4.2.Kedua, manusia adalah refleksi Allah dalam hal ketunggalan dan kejamakan. Sebagaimana sudah sempat disinggung di bagian sebelumnya, ide tentang “kesatuan dalam kejamakan” ada dalam diri Allah (1:26-27) maupun manusia (1:27; 2:18, 24). Dalam taraf tertentu Allah adalah jamak (“Marilah Kita…gambar dan rupa Kita…”), tetapi Ia juga tunggal (“…gambar-Nya…”). Begitu pula dengan manusia yang memiliki aspek ketunggalan (“…manusia itu..diciptakan-Nya dia…) dan kejamakan (“…diciptakan-Nya mereka…laki-laki dan perempuan…”). Di satu sisi Adam dan Hawa adalah satu (sama-sama manusia [1:27] dan satu daging [2:24]), namun di sisi lain mereka terpisah dari sisi jenis kelamin. Ini pula yang menjadi alasan mengapa perbedan jenis kelamin manusia diutarakan secara eksplisit (1:27) sedangkan binatang tidak (1:24-25). Perbedaan jenis kelamin ini sekaligus menjadi penjelasan bagi keserupaan manusia dengan Allah dalam aspek fisik juga, seperti yang telah disinggung di depan. Maksudnya, perbedaan fisik di antara Adam dan Hawa (1:27) serta kesatuan hakekat mereka (1:24) merupakan refleksi sempurna dari kejamakan dan ketunggalan dalam diri Allah. Sebagaimana dalam diri Allah terdapat ketunggalan (dalam hakekat) dan kejamakan (dalam hal Pribadi), demikian pula dalam diri manusia terdapat ketunggalan (hakekat) dan kejamakan (jenis kelamin yang berbeda dan dua individu yang berbeda).
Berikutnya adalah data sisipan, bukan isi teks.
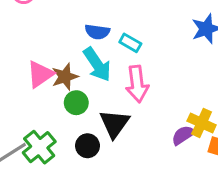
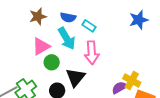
pink triangle: (40, 74) -> (41, 46), moved
brown star: (65, 77) -> (38, 16), moved

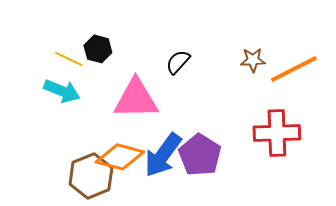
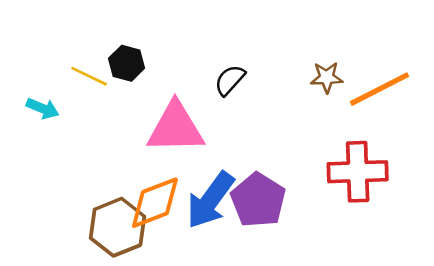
cyan arrow: (62, 91) -> (43, 108), moved, size x0.7
orange diamond: (120, 157) -> (155, 203), turned -36

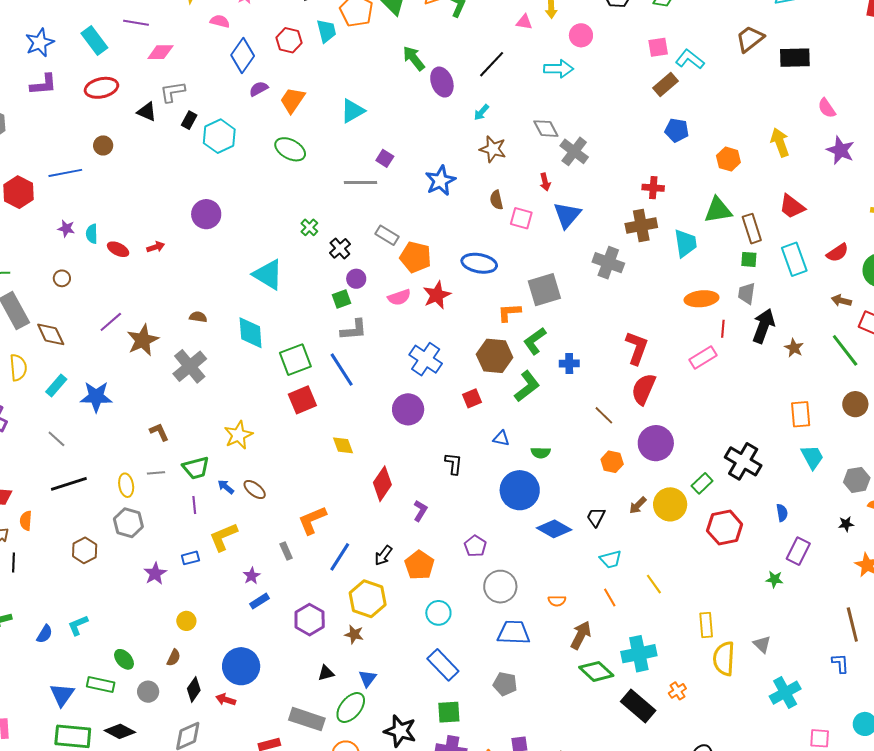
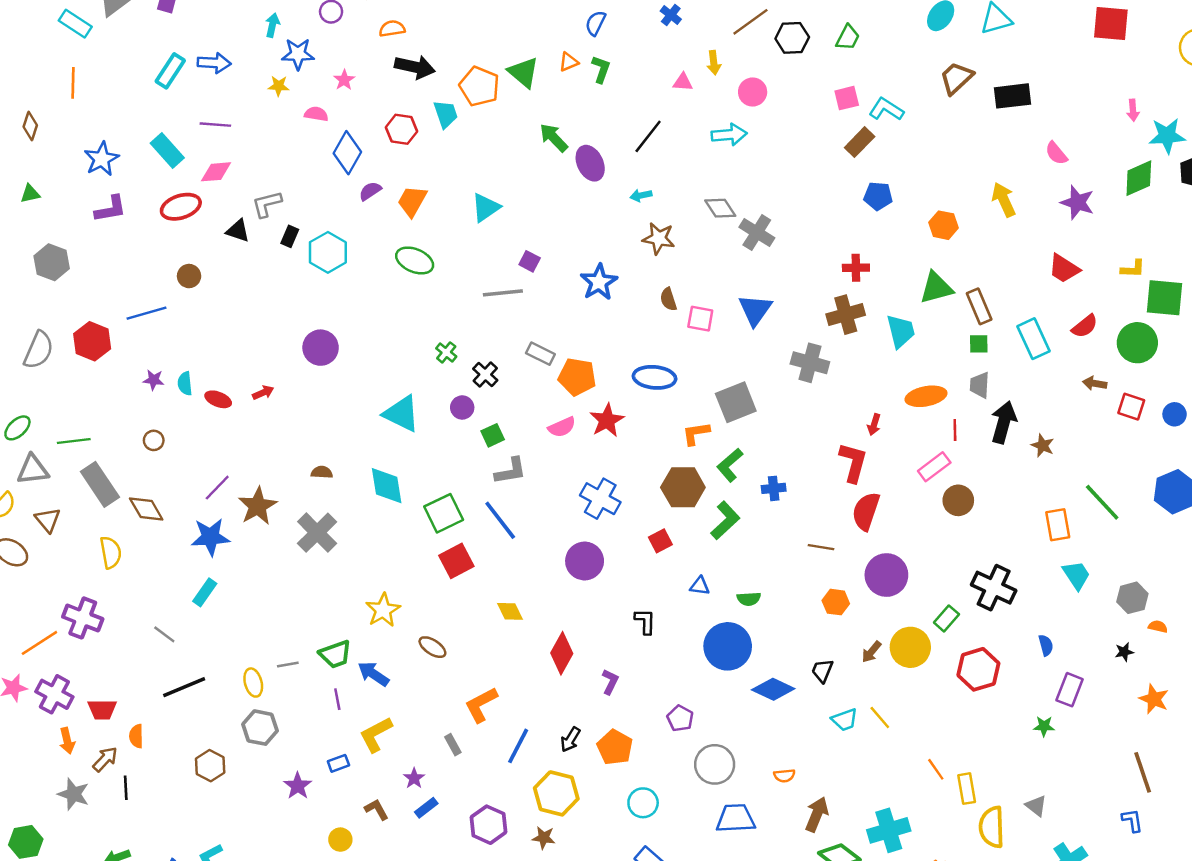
pink diamond: (160, 52) -> (216, 172), moved
cyan arrow: (481, 112) -> (641, 195), turned 42
red arrow: (545, 182) -> (874, 425), moved, turned 36
red trapezoid: (792, 207) -> (1064, 268), moved
purple circle: (356, 279) -> (462, 407), moved
green line: (845, 350) -> (1102, 502), moved
cyan rectangle: (56, 385) -> (205, 592), moved
blue star: (96, 397) -> (210, 537), moved
brown circle: (855, 404) -> (958, 500), moved
brown line: (604, 415) -> (821, 547), turned -30
brown L-shape: (159, 432) -> (377, 809), moved
blue arrow: (226, 487) -> (373, 674), size x1.5
brown ellipse: (255, 490) -> (432, 647), moved
yellow line: (654, 584) -> (880, 718), moved
orange line: (610, 598) -> (936, 769), moved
4.3.Ketiga, manusia adalah keturunan Allah. Konsep ini didasarkan pada Kejadian 5:1-3. Dalam teks ini dikatakan bahwa Allah menciptakan Adam menurut rupa-Nya (5:1). Selanjutnya Adam memperanakkan Set menurut rupa dan gambarnya (5:3). Walaupun Set tetap adalah gambar Allah (bdk. 9:6), namun dalam konteks ini ia secara khusus disebut sebagai gambar Adam. Keserupaan ini juga dikaitkan dengan konteks perkembangbiakan manusia (1:26-28 dan 5:1-3, 4-31). Dari teks ini dapat disimpulkan bahwa konsep “gambar dan rupa” memang melibatkan aspek keturunan. Walaupun pengertian “keturunan” antara Allah – Adam dan Adam – Set berbeda, namun ide tentang keturunan tetap tidak bisa dipisahkan. Dengan kata lain, manusia sebagai gambar Allah berarti manusia adalah keturunan Allah.
Konsep di atas mendapat dukungan dari sumber lain. Injil Lukas 3:23-38 memaparkan silsilah Yesus sampai kepada Adam (keturunan secara biologis), tetapi di bagian akhir ia menambahkan bahwa Adam adalah anak Allah (keturunan secara teologis). Paulus di tempat lain juga mengiyakan bahwa manusia adalah keturunan Allah (Kis 17:28).